"Il est encore temps pour nous de sauver la vie d’Iñaki de Juana Chaos"
·Un rassemblement sera organisé vendredi devant le consulat d’Espagne à Bayonne
Un groupe de citoyens, mobilisés à titre individuel ou comme représentants de mouvements culturels, associatifs et syndicaux tels que LAB, AC!, Segi, Anai Artean ou Askatasuna, ont appelé hier la société basque à réagir à la situation que traverse le prisonnier Iñaki de Juana Chaos. En grève de la faim depuis le 7 août pour dénoncer une mise en examen qui l’empêche de sortir de prison après avoir purgé 19 ans de peine, ce militant donostiar est déterminé "à aller jusqu’au bout". "Ceux qui sommes ici, chacun dans son domaine, défendons la liberté d’expression et c’est pour cela que nous ne pouvons pas comprendre comment une personne peut être menacée de 96 ans de prison pour deux articles d’opinion", affirme le texte lu lors de la conférence de presse d’hier. "Malheureusement, la situation d’Iñaki de Juana Chaos n’est pas un cas isolé", ajoute le communiqué, tout en critiquant le fait que les conditions de détention n’ont fait qu’"empirer", en mettant en pratique "à prison à vie". "C’est le cas d’Unai et Jon Parot, de Filipe Bidart, de Fréderic Haranburu, de Jacques EsnalŠ", énumère le communiqué, selon lequel une centaine de détenus se trouvent dans la même situation. Les signataires de ce texte estiment que Paris et Madrid "utilisent encore les prisonniers comme moyen de pression, et nous ne pouvons pas accepter cela". D’autant moins qu’une opportunité de paix s’ouvre en Pays Basque : "le processus ne pourra avancer si les droits des prisonniers ne sont pas respectés".

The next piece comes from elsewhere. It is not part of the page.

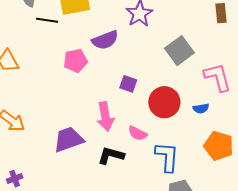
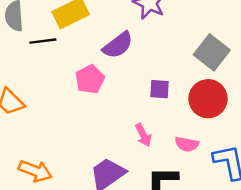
gray square: (179, 51) -> (212, 52), moved
pink arrow: (105, 117) -> (143, 135), size x0.7

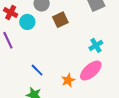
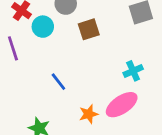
blue line: (37, 70) -> (58, 82), moved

Une lettre d’Iñaki de Juana
Cette réflexion est partagée par Iñaki de Juana lui-même, lequel, dans une lettre de remerciement pour les soutiens reçus, dénonce "l’immobilisme de ceux qui nient la parole du Pays Basque". Le militant donostiar explique les motifs qui l’ont conduit à mener une grève de la faim indéfinie. "D’abord, j’ai la ferme conviction que ce qui est fait avec moi, et, ainsi, la jurisprudence qui s’instaurera à partir de ce cas, comme c’est arrivé dans le passé, aura une influence sur la liberté d’expression et sur la dissidence politique, en plus d’en avoir sur moi-même". Il se dit convaincu de ne faire du mal à personne, "au contraire, s’il y a des conséquences bénéfiques, ce sera pour tout le monde. Si elles sont négatives, ça ne le sera que pour moi". Iñaki de Juana affirme qu’il ressent une "nécessité urgente de se rebeller et de lutter contre toute injustice". Il se dit "marionnette médiatique" : "en tant que tel, ils m’ont frappé, insulté et détruit. Ils ont intoxiqué les gens sur ma situation personnelle, académique et politique". Enfin, dans sa lettre datée du 11 septembre, il rappelle le motif principal de sa décision : dénoncer le fait de "vouloir me punir de 96 ans de prison pour deux articles d’opinion". Selon Askatasuna, le prisonnier, incarcéré à Algeciras, à plus d’un millier de kilomètres du Pays Basque, est déterminé à "aller jusqu’au bout". L’Audience Nationale espagnole a ordonné aux médecins de lui pratiquer une perfusion au moment où sa vie serait en danger, mais Iñaki de Juana Chaos refuse toute intervention médicale. "Il est encore temps pour nous de sauver la vie d’Iñaki de Juana Chaos", a-t-on souligné hier. "Demain, il sera peut-être trop tard". Un rassemblement est organisé vendredi à 18h30 devant le consulat d’Espagne à Bayonne sous le thème : "Contre la prison à vie. Liberté pour Iñaki". Les organisateurs se sont également joints aux rassemblements qui auront lieu, comme tous les derniers vendredis du mois, le 29 septembre prochain à l’appel de l’association des familles Etxerat.